Road rage can be a problem during rush hour, so if you aren't familiar with the highway system, stay out of the left hand lane. The key to safe driving is to stay defensive, you are in unfamiliar areas and while you may feel wronged, it may be the norm.
Motorcyclists are not required to wear helmets in Pennsylvania, but it is still advised.
Rural mountain roads can sometimes be steep, and impassable in times of heavy snowfall. When traveling in the central to western part of the state, it is best to stay on main roads and highways. If you're canoeing, skiing, or doing any other outdoor activity, take necessary precautions.
Be sure to stay out of abandoned mines and quarries. As this industry falls out of the state's economy, mines and quarries are left abandoned. If you explore one, you risk the dangers of unstable supports, unstable ground, rats, snakes and other animals, forgotten explosives, blasting caps, explosive methane gas, and pockets of "blackdamp" or air without enough oxygen to support life.
Exploring the woods alone can be dangerous, due to the large deer and other wild animal population. Use insect repellent to avoid disease, wear long clothing, and do not wander onto someone's property.
Flooding and snow are the most common natural disasters. Flash flooding can be a problem. Tornadoes are rare but experienced, and earthquakes are almost unheard of. Hurricanes coming up the Atlantic can strike, so be prepared. Temperatures in the summer can reach 100 degrees in places, so bring water and sunscreen. Thunderstorms are common in the summer.

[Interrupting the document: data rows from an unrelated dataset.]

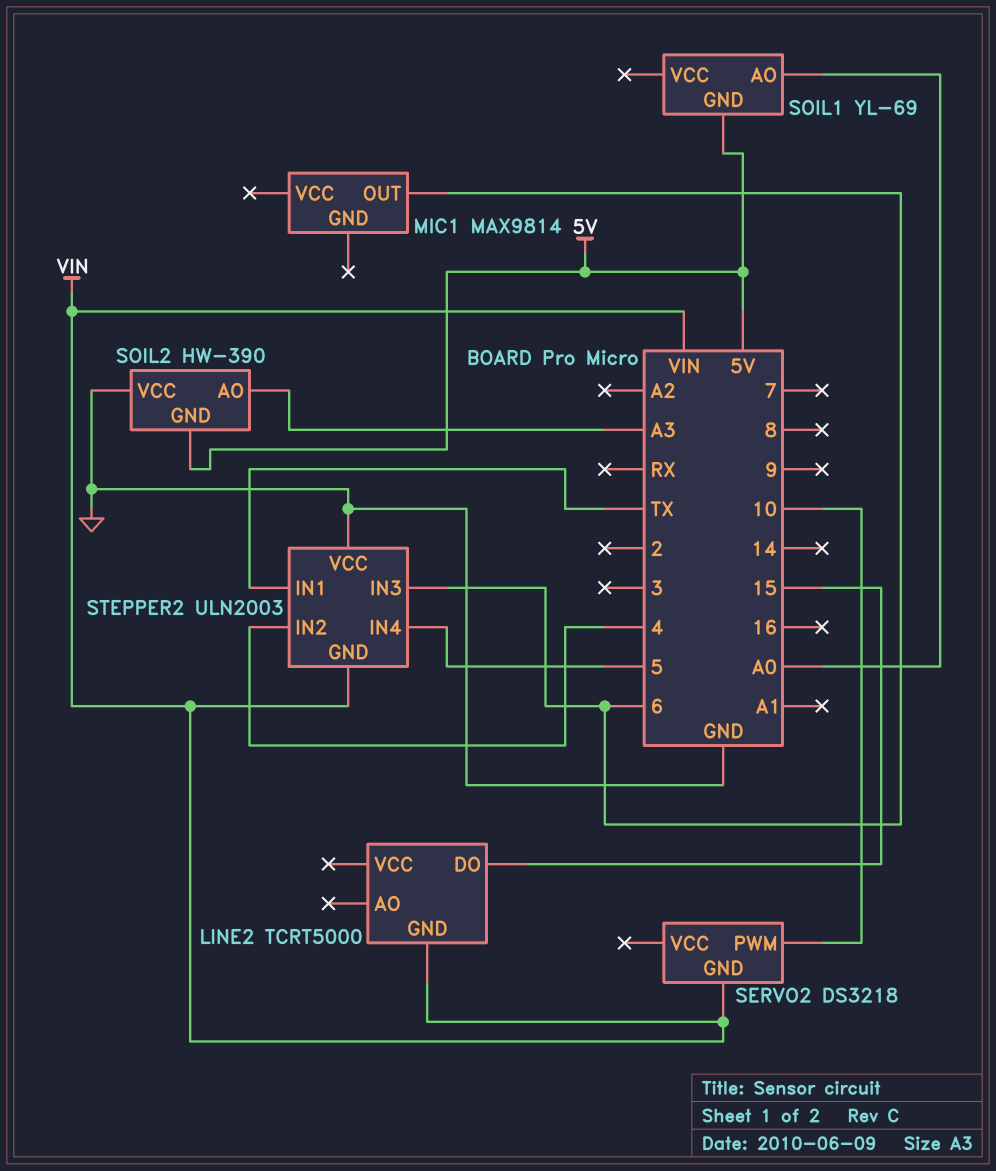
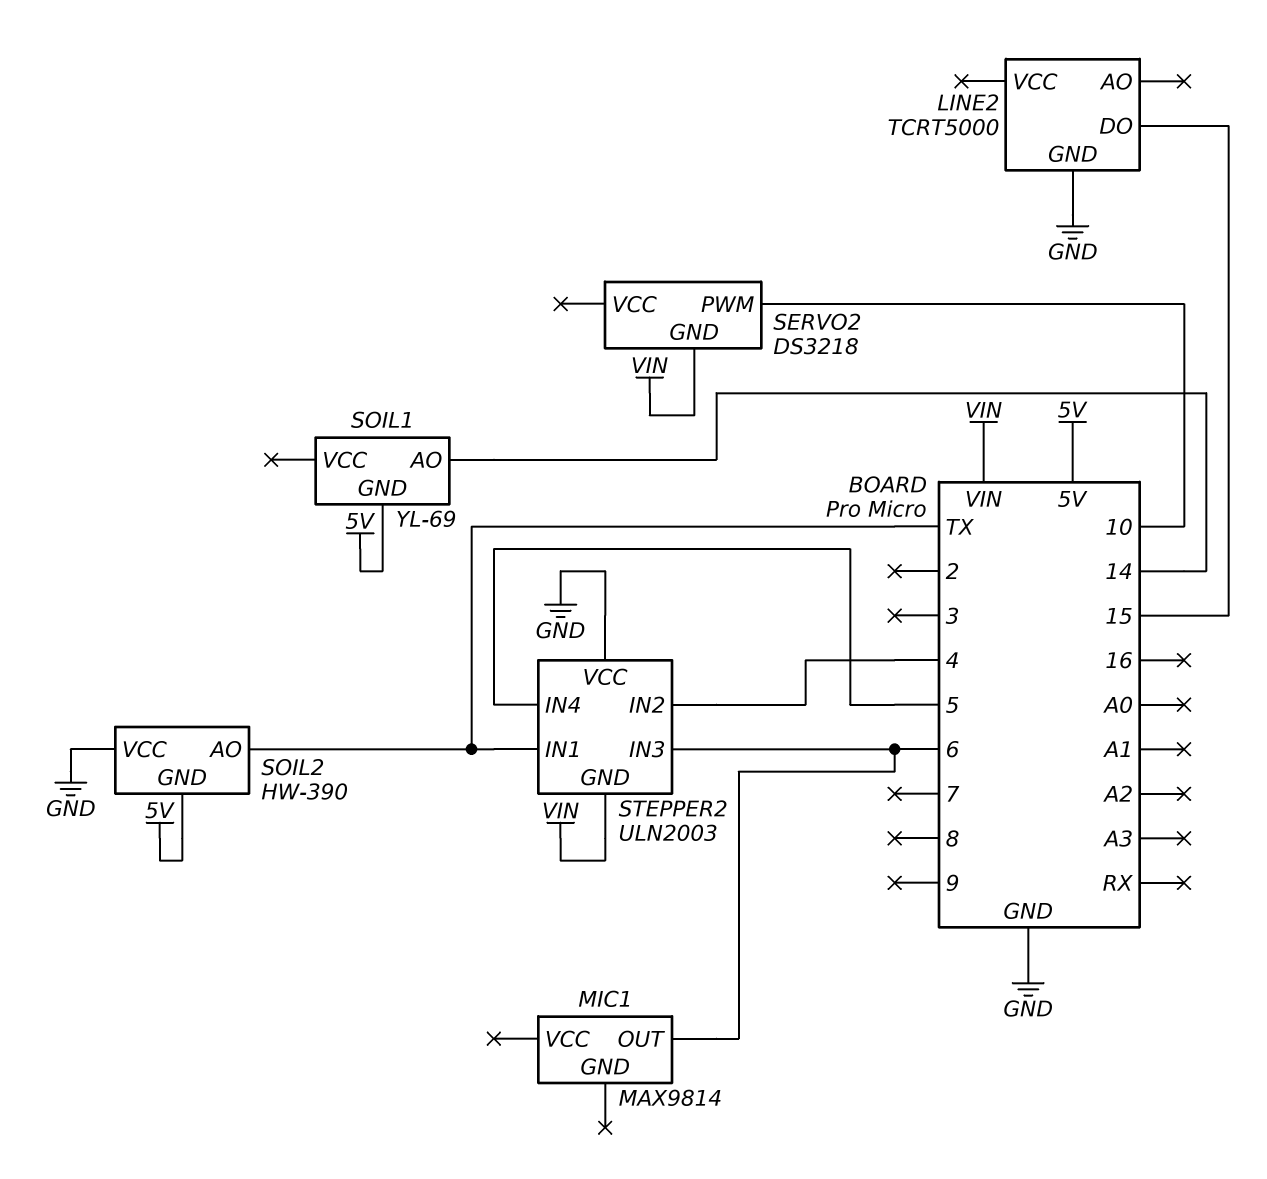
LINE2 pin GND: VIN -> GND
SOIL1 pin AO: A0 -> 14
SOIL2 pin AO: A3 -> TX

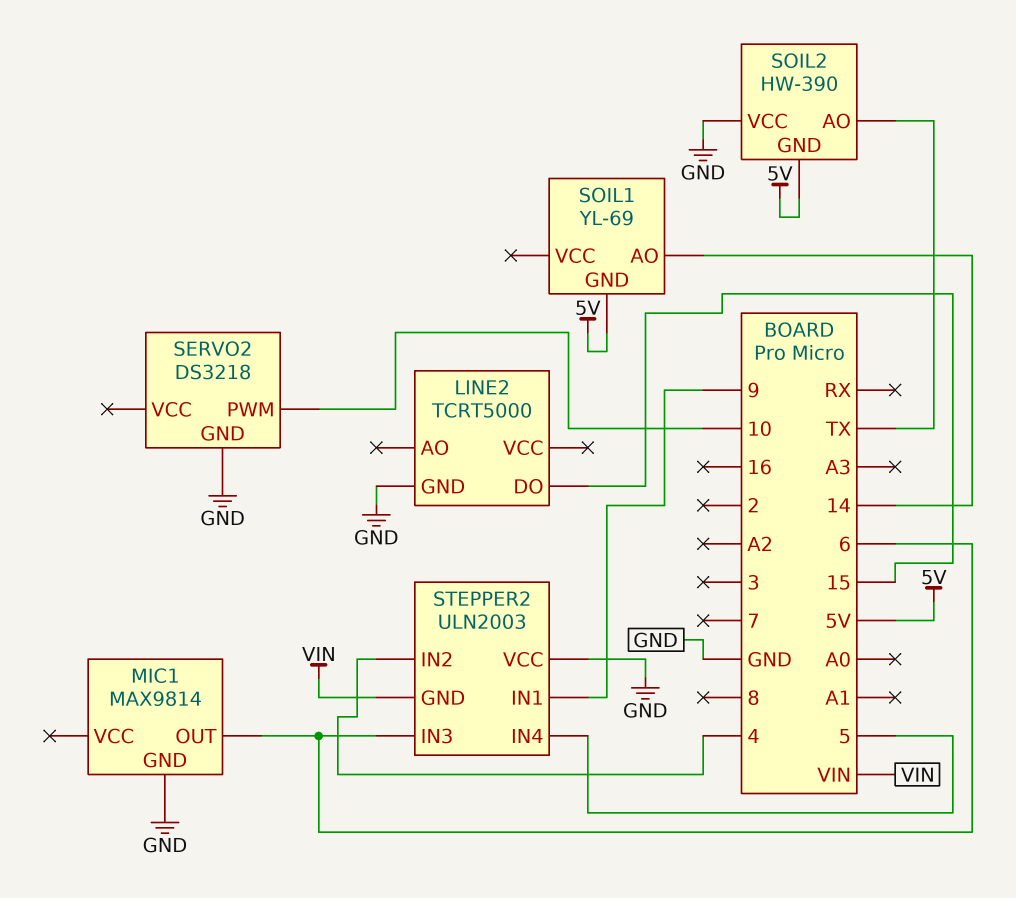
MIC1 pin GND: none -> GND
SERVO2 pin GND: VIN -> GND
STEPPER2 pin IN1: TX -> 9

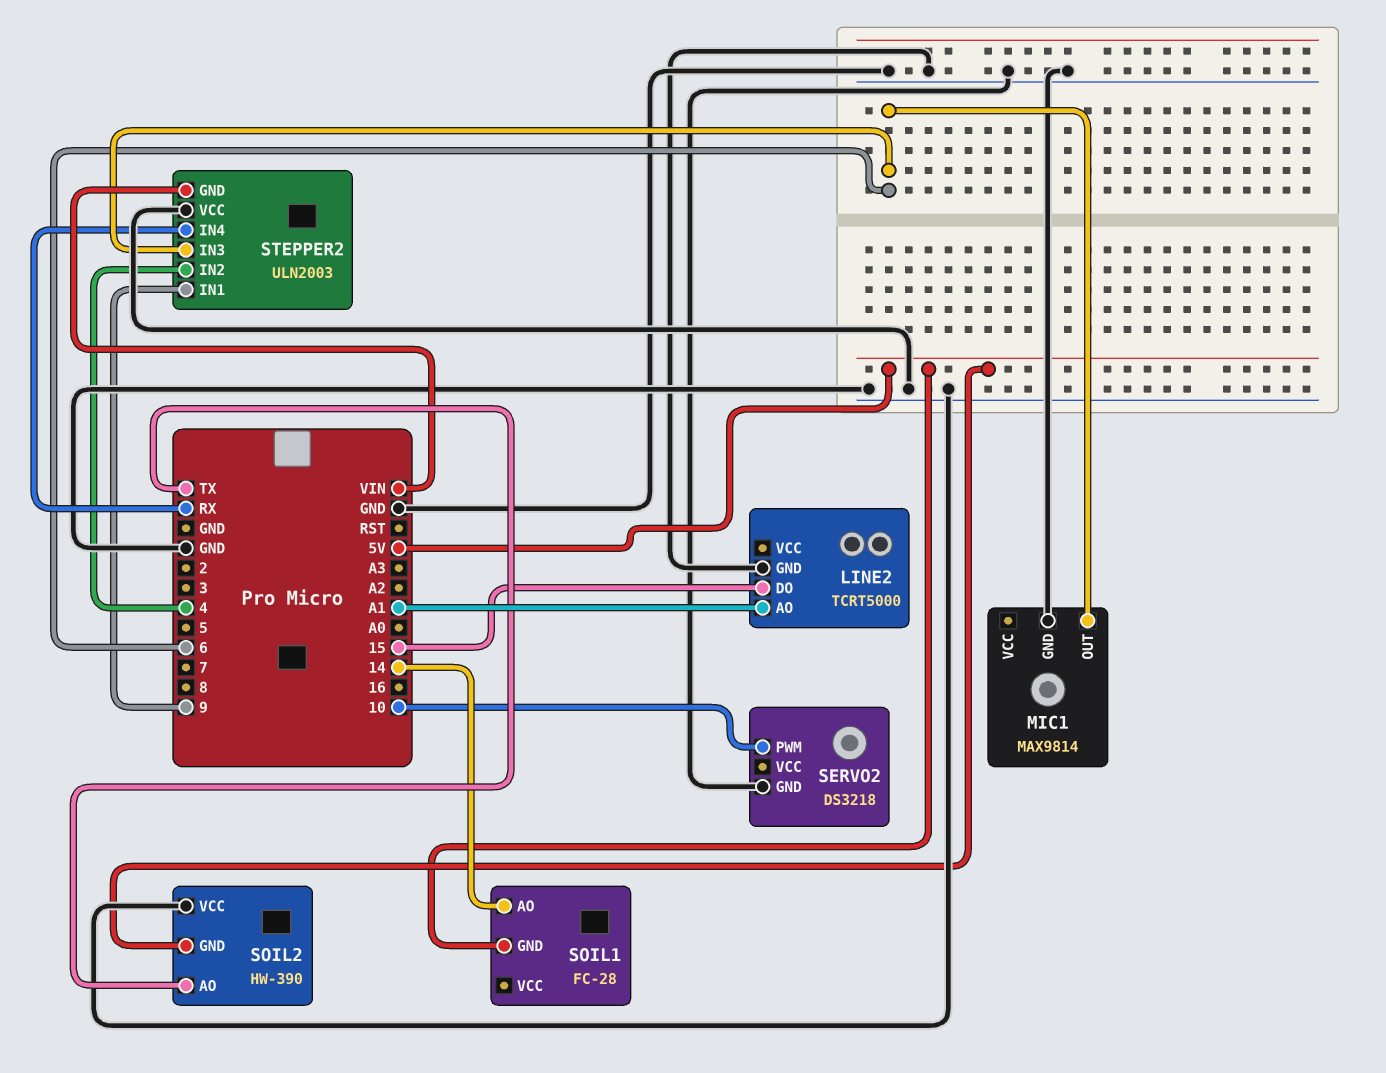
LINE2 pin AO: none -> A1
SOIL1: YL-69 -> FC-28
STEPPER2 pin IN4: 5 -> RX

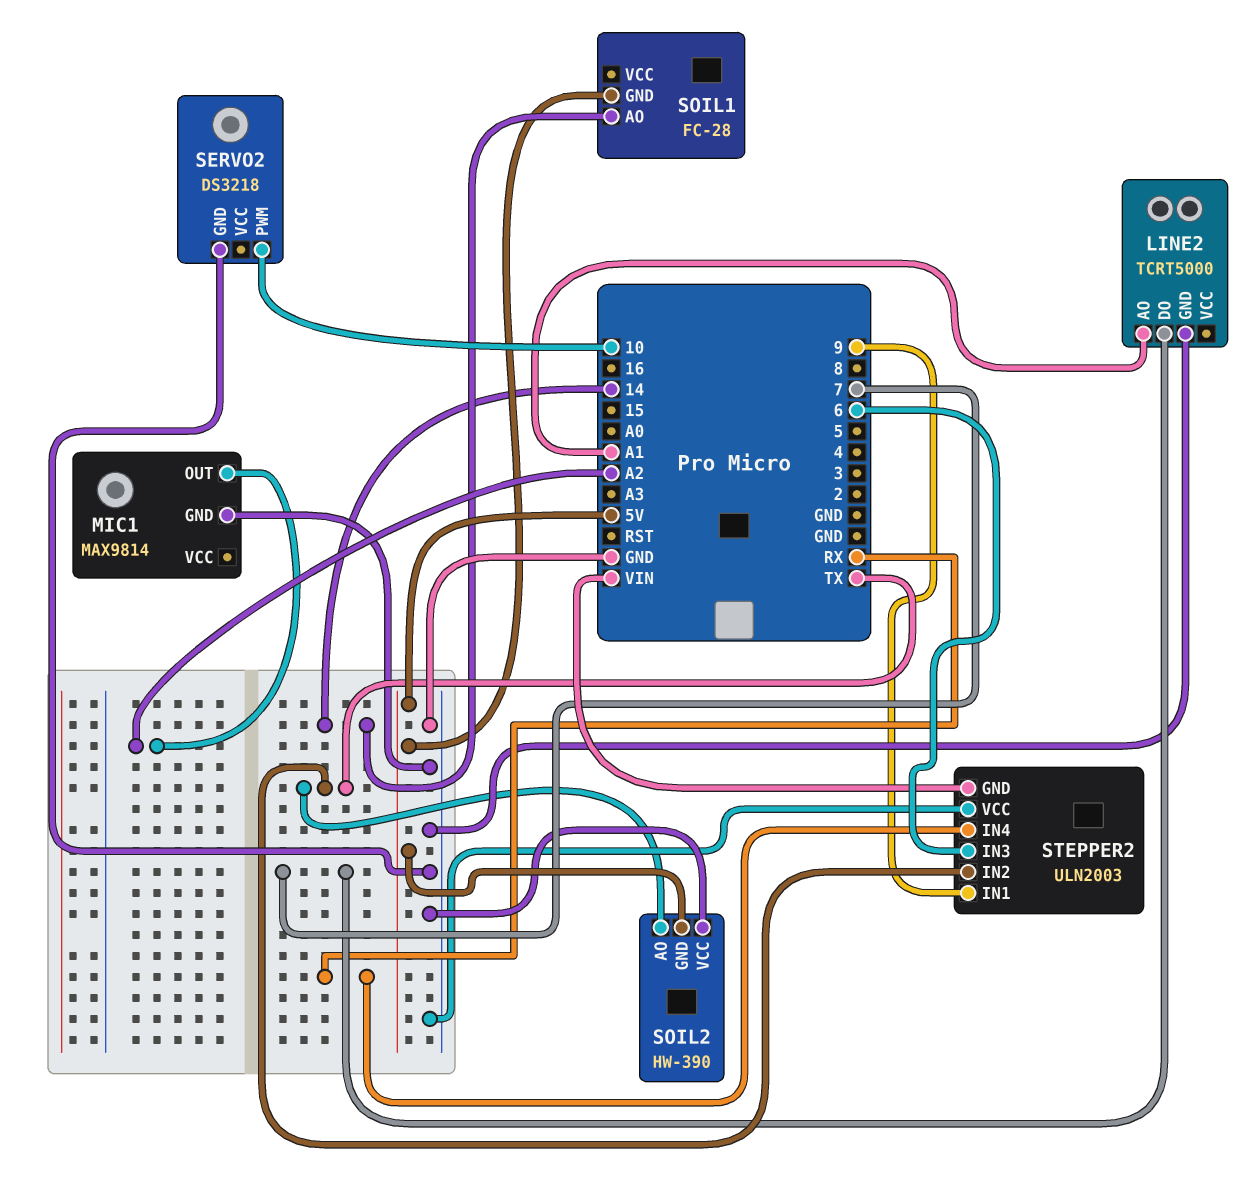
LINE2 pin DO: 15 -> 7
MIC1 pin OUT: 6 -> A2
STEPPER2 pin IN2: 4 -> TX

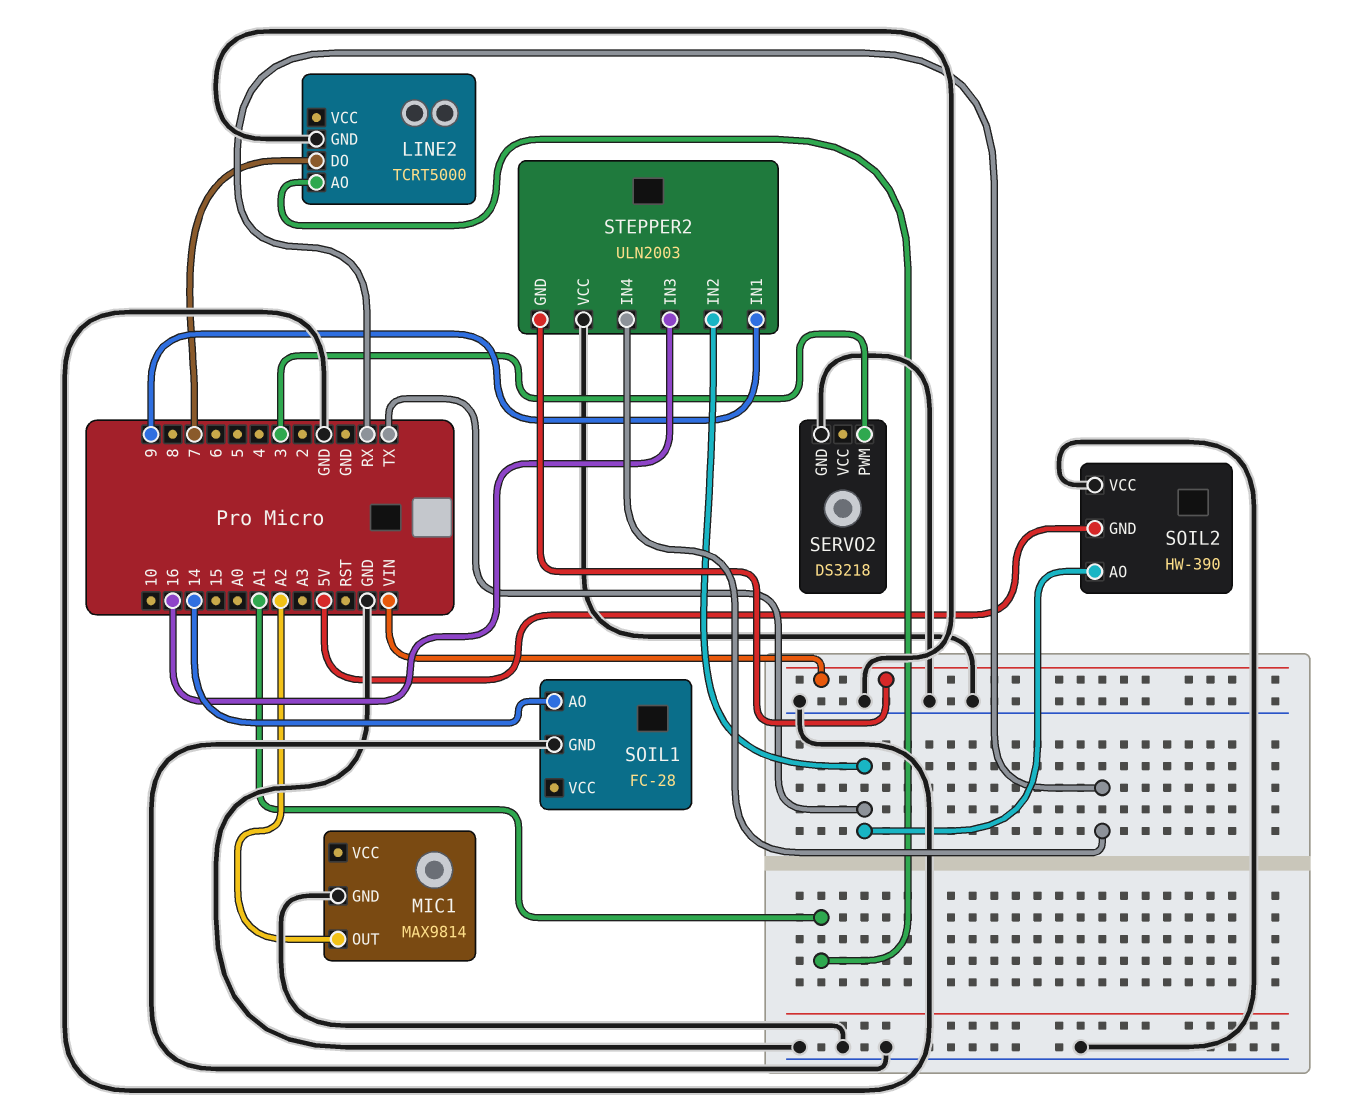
SERVO2 pin PWM: 10 -> 3
SOIL1 pin GND: 5V -> GND
STEPPER2 pin IN3: 6 -> 16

If you are not from Pennsylvania you can buy any 1.4g (Class C / Consumer Grade) fireworks from an outlet for transport out of state, however, Pennsylvania residents can only purchase "Safe and Sane" fireworks (those that do not leave the ground or explode) without a permit. All brick and mortar stores will have additional information, but tents and other temporary sales locations may or may not have correct information. Local laws vary greatly and many campsites prohibit their use outright, so you will need to check before you use them in-state. Fireworks stores and tents tend to be located in border areas but can be found throughout the state.
You do not need a permit to carry a firearm openly throughout the state, except in the city of Philadelphia. Gun laws are fairly loose compared to other states.
During periods of hunting season, persons entering the woods are advised by the PA Game Commission to wear "blaze orange".
Pennsylvania has borders with New Jersey, Delaware, Maryland, New York, Ohio,and West Virginia. Connections to major cities such as Baltimore, Washington, DC, New York City, Cleveland, Columbus, and Buffalo are easy by car and air travel. Amtrak offers service on its high-speed northeast corridor line from Boston to Washington, DC.